BYLINE: Shirley Svorny, Local View

CONCERNED about family members who must care for sick relatives or a new child, California state Sen. Sheila Kuehl has proposed state-mandated insurance that would fund up to 12 weeks of paid leave annually for private-sector workers.

Senate Bill 1661 has passed the Senate and is being considered by the state Assembly.

Not surprising, business owners oppose the legislation. It's hard to keep things running smoothly if employees take weeks off from work. They fear the loss in efficiency would make it hard for California firms to compete in world markets. Other nasty side effects include lower wages, discrimination against women in hiring and job loss.

With only a doctor's signature required to verify a serious illness, experience tells us that this benefit will be sorely abused.

Most individuals have the ability to deal with family emergencies without government assistance. They can set aside the equivalent of several months' income, just in case.

Even with the new paid leave program, many workers will be reluctant to take time off. It is risky to miss a lot of work, legal or not. Promotions and coveted job assignments don't go to unreliable workers, no matter what the reason.

One rallying point for those behind this legislation is that many other developed nations mandate paid leave. However, legislation of this sort is not good for an economy.

To some extent, the strength of the U.S. economy can be attributed to our unwillingness to buy into programs of this sort that are costly and subject to abuse.

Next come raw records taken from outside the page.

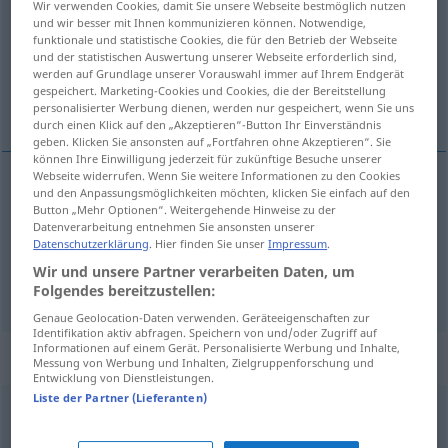
Wir verwenden Cookies, damit Sie unsere Webseite bestmöglich nutzen
und wir besser mit Ihnen kommunizieren können. Notwendige,
Übersicht aller Übersetzungen
funktionale und statistische Cookies, die für den Betrieb der Webseite
und der statistischen Auswertung unserer Webseite erforderlich sind,
(Für mehr Details die Übersetzung anklicken/antippen)
werden auf Grundlage unserer Vorauswahl immer auf Ihrem Endgerät
gespeichert. Marketing-Cookies und Cookies, die der Bereitstellung
искључивати, заказивати
personalisierter Werbung dienen, werden nur gespeichert, wenn Sie uns
durch einen Klick auf den „Akzeptieren“-Button Ihr Einverständnis
geben. Klicken Sie ansonsten auf „Fortfahren ohne Akzeptieren“. Sie
können Ihre Einwilligung jederzeit für zukünftige Besuche unserer
Webseite widerrufen. Wenn Sie weitere Informationen zu den Cookies
und den Anpassungsmöglichkeiten möchten, klicken Sie einfach auf den
искључивати
ausmachen
Licht, Radio
TV
Button „Mehr Optionen“. Weitergehende Hinweise zu der
Datenverarbeitung entnehmen Sie ansonsten unserer
Datenschutzerklärung
. Hier finden Sie unser
Impressum
.
заказивати
ausmachen
Termin
Wir und unsere Partner verarbeiten Daten, um
Folgendes bereitzustellen:
Genaue Geolocation-Daten verwenden. Geräteeigenschaften zur
Identifikation aktiv abfragen. Speichern von und/oder Zugriff auf
Informationen auf einem Gerät. Personalisierte Werbung und Inhalte,
Synonyme für "ausmachen"
Messung von Werbung und Inhalten, Zielgruppenforschung und
Entwicklung von Dienstleistungen.
Liste der Partner (Lieferanten)
(etwas) darstellen
,
sein
,
(sich) zeigen (in / als)
,
(sich)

Economists attribute the lack of job creation in Europe over the last 20 years to excessive regulation of labor markets.

We don't want to follow in those footsteps.

Although the legislation mandates that payments be split between employers and employees, workers would bear the lion's share of the costs.

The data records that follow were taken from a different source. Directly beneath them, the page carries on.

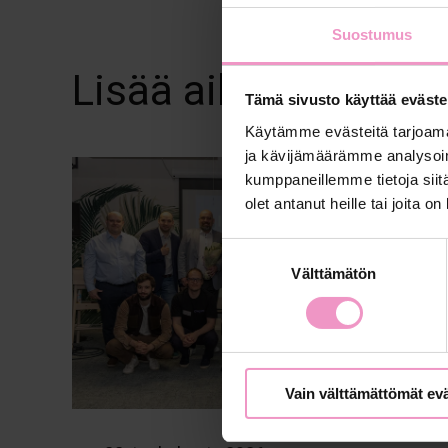
Suostumus
Lisää aiheesta
Tämä sivusto käyttää eväste
Käytämme evästeitä tarjoama
ja kävijämäärämme analysoim
kumppaneillemme tietoja siitä
olet antanut heille tai joita o
S
Välttämätön
u
o
s
t
u
Vain välttämättömät ev
m
u
k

The insurance premium is effectively a payroll tax. Researchers have found that a large share of payroll taxes come out of workers' wages over time.

If the legislation passes, new or growing firms, thinking about locating in California, will have second thoughts. Leading the country with costly labor legislation is not the best way to attract firms to the state.

Both job creation and wage growth will be adversely affected. Women shouldn't be too quick to support this legislation. Firms may be unwilling to hire women who are more likely to take time off to care for a sick relative or new child.

MIT economist Jonathan Gruber studied the effect of mandates that required health insurance plans to cover childbearing. He found the wages of the targeted group to be negatively affected by the health care mandates.

Despite the best of intentions, the reality is that this program would work against working women, who generally tend to sick family members and care for children.

Mandated benefits and job security sound good until you consider the consequences - fraud, production inefficiencies, lower wages, discrimination in hiring, and lagging job creation.

For most people, heeding the advice of financial planners, who suggest a cushion of several months' pay in a savings account, should be sufficient to pull them through tough times.

For those who encounter major disruption in their lives, or for those who can't afford to save, there are other assistance programs - both private and public - to help.

Shirley Svorny is a professor of economics at California State University, Northridge.